### BRIEF
Please retype the entries below word for word, passing over every picture.
═══ PROVIDED MATERIAL
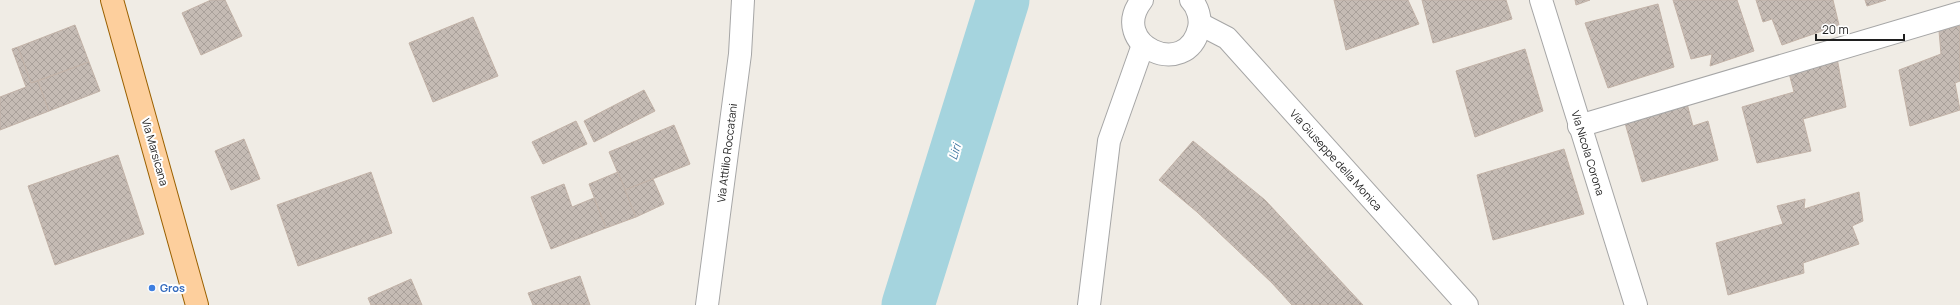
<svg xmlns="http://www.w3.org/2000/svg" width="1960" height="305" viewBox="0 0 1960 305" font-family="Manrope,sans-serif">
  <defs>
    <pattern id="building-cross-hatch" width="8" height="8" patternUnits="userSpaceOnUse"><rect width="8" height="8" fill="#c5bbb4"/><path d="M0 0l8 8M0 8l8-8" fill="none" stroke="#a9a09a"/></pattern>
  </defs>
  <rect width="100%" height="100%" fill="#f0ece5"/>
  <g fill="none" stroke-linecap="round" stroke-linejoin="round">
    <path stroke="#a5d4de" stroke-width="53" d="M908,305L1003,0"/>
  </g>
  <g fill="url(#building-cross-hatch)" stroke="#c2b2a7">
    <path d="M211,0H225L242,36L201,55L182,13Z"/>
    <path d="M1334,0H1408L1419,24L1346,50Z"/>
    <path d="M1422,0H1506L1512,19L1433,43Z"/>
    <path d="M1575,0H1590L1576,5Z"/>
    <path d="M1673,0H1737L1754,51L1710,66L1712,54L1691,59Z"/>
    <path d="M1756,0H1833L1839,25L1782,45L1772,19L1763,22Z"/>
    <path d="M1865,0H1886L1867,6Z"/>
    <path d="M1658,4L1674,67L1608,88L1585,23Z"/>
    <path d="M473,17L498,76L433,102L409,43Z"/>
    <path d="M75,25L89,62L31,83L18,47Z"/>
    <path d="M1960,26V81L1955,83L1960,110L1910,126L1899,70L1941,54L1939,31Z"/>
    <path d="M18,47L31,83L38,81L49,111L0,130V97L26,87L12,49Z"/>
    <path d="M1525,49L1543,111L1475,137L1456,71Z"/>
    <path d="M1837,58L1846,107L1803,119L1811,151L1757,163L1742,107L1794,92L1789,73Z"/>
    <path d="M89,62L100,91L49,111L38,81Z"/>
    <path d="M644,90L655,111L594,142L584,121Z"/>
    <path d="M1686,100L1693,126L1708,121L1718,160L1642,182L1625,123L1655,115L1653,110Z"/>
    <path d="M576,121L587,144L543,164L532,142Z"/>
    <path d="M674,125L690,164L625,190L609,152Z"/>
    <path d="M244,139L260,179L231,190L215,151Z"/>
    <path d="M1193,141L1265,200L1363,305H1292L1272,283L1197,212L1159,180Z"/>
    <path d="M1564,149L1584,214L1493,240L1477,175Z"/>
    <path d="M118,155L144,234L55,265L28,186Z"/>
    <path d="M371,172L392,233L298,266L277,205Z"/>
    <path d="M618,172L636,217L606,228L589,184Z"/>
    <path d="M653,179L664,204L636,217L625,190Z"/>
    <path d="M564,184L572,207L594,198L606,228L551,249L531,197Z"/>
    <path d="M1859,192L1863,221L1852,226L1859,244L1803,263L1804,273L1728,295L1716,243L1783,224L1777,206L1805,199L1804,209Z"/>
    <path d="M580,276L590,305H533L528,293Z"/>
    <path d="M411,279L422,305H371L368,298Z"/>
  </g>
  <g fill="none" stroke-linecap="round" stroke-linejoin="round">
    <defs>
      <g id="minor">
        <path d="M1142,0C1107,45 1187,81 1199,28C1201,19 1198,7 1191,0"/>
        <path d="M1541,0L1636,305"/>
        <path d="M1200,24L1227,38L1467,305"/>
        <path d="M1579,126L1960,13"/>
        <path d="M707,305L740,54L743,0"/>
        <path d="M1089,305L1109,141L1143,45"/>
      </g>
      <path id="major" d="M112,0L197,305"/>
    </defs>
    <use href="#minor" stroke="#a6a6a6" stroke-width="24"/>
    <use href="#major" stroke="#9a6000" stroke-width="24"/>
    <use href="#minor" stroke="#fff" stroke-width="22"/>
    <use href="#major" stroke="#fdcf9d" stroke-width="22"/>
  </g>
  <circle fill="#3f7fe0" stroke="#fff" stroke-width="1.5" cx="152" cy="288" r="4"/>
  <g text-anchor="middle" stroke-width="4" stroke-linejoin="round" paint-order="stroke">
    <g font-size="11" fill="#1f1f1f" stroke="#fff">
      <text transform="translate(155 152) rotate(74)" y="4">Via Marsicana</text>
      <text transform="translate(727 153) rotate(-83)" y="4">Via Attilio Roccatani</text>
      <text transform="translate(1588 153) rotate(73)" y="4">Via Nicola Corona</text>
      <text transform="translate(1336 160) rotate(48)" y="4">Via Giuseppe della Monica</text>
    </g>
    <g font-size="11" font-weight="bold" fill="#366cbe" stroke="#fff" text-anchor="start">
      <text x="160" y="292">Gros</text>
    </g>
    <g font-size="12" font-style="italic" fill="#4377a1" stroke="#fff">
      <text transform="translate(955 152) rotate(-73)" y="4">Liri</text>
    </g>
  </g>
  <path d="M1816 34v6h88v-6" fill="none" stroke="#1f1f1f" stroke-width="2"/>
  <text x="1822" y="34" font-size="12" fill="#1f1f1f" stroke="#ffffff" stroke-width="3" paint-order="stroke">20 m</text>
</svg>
══════
### EXERCISE RESULT
<svg xmlns="http://www.w3.org/2000/svg" width="1960" height="305" viewBox="0 0 1960 305" font-family="Manrope,sans-serif">
  <defs>
    <pattern id="building-cross-hatch" width="8" height="8" patternUnits="userSpaceOnUse"><rect width="8" height="8" fill="#c5bbb4"/><path d="M0 0l8 8M0 8l8-8" fill="none" stroke="#a9a09a"/></pattern>
  </defs>
  <rect width="100%" height="100%" fill="#f0ece5"/>
  <g fill="none" stroke-linecap="round" stroke-linejoin="round">
    <path stroke="#a5d4de" stroke-width="53" d="M908,305L1003,0"/>
  </g>
  <g fill="url(#building-cross-hatch)" stroke="#c2b2a7">
    <path d="M211,0H225L242,36L201,55L182,13Z"/>
    <path d="M1334,0H1408L1419,24L1346,50Z"/>
    <path d="M1422,0H1506L1512,19L1433,43Z"/>
    <path d="M1575,0H1590L1576,5Z"/>
    <path d="M1673,0H1737L1754,51L1710,66L1712,54L1691,59Z"/>
    <path d="M1756,0H1833L1839,25L1782,45L1772,19L1763,22Z"/>
    <path d="M1865,0H1886L1867,6Z"/>
    <path d="M1658,4L1674,67L1608,88L1585,23Z"/>
    <path d="M473,17L498,76L433,102L409,43Z"/>
    <path d="M75,25L89,62L31,83L18,47Z"/>
    <path d="M1960,26V81L1955,83L1960,110L1910,126L1899,70L1941,54L1939,31Z"/>
    <path d="M18,47L31,83L38,81L49,111L0,130V97L26,87L12,49Z"/>
    <path d="M1525,49L1543,111L1475,137L1456,71Z"/>
    <path d="M1837,58L1846,107L1803,119L1811,151L1757,163L1742,107L1794,92L1789,73Z"/>
    <path d="M89,62L100,91L49,111L38,81Z"/>
    <path d="M644,90L655,111L594,142L584,121Z"/>
    <path d="M1686,100L1693,126L1708,121L1718,160L1642,182L1625,123L1655,115L1653,110Z"/>
    <path d="M576,121L587,144L543,164L532,142Z"/>
    <path d="M674,125L690,164L625,190L609,152Z"/>
    <path d="M244,139L260,179L231,190L215,151Z"/>
    <path d="M1193,141L1265,200L1363,305H1292L1272,283L1197,212L1159,180Z"/>
    <path d="M1564,149L1584,214L1493,240L1477,175Z"/>
    <path d="M118,155L144,234L55,265L28,186Z"/>
    <path d="M371,172L392,233L298,266L277,205Z"/>
    <path d="M618,172L636,217L606,228L589,184Z"/>
    <path d="M653,179L664,204L636,217L625,190Z"/>
    <path d="M564,184L572,207L594,198L606,228L551,249L531,197Z"/>
    <path d="M1859,192L1863,221L1852,226L1859,244L1803,263L1804,273L1728,295L1716,243L1783,224L1777,206L1805,199L1804,209Z"/>
    <path d="M580,276L590,305H533L528,293Z"/>
    <path d="M411,279L422,305H371L368,298Z"/>
  </g>
  <g fill="none" stroke-linecap="round" stroke-linejoin="round">
    <defs>
      <g id="minor">
        <path d="M1142,0C1107,45 1187,81 1199,28C1201,19 1198,7 1191,0"/>
        <path d="M1541,0L1636,305"/>
        <path d="M1200,24L1227,38L1467,305"/>
        <path d="M1579,126L1960,13"/>
        <path d="M707,305L740,54L743,0"/>
        <path d="M1089,305L1109,141L1143,45"/>
      </g>
      <path id="major" d="M112,0L197,305"/>
    </defs>
    <use href="#minor" stroke="#a6a6a6" stroke-width="24"/>
    <use href="#major" stroke="#9a6000" stroke-width="24"/>
    <use href="#minor" stroke="#fff" stroke-width="22"/>
    <use href="#major" stroke="#fdcf9d" stroke-width="22"/>
  </g>
  <circle fill="#3f7fe0" stroke="#fff" stroke-width="1.5" cx="152" cy="288" r="4"/>
  <g text-anchor="middle" stroke-width="4" stroke-linejoin="round" paint-order="stroke">
    <g font-size="11" fill="#1f1f1f" stroke="#fff">
      <text transform="translate(155 152) rotate(74)" y="4">Via Marsicana</text>
      <text transform="translate(727 153) rotate(-83)" y="4">Via Attilio Roccatani</text>
      <text transform="translate(1588 153) rotate(73)" y="4">Via Nicola Corona</text>
      <text transform="translate(1336 160) rotate(48)" y="4">Via Giuseppe della Monica</text>
    </g>
    <g font-size="11" font-weight="bold" fill="#366cbe" stroke="#fff" text-anchor="start">
      <text x="160" y="292">Gros</text>
    </g>
    <g font-size="12" font-style="italic" fill="#4377a1" stroke="#fff">
      <text transform="translate(955 152) rotate(-73)" y="4">Liri</text>
    </g>
  </g>
  <path d="M1816 34v6h88v-6" fill="none" stroke="#1f1f1f" stroke-width="2"/>
  <text x="1822" y="34" font-size="12" fill="#1f1f1f" stroke="#ffffff" stroke-width="3" paint-order="stroke">20 m</text>
</svg>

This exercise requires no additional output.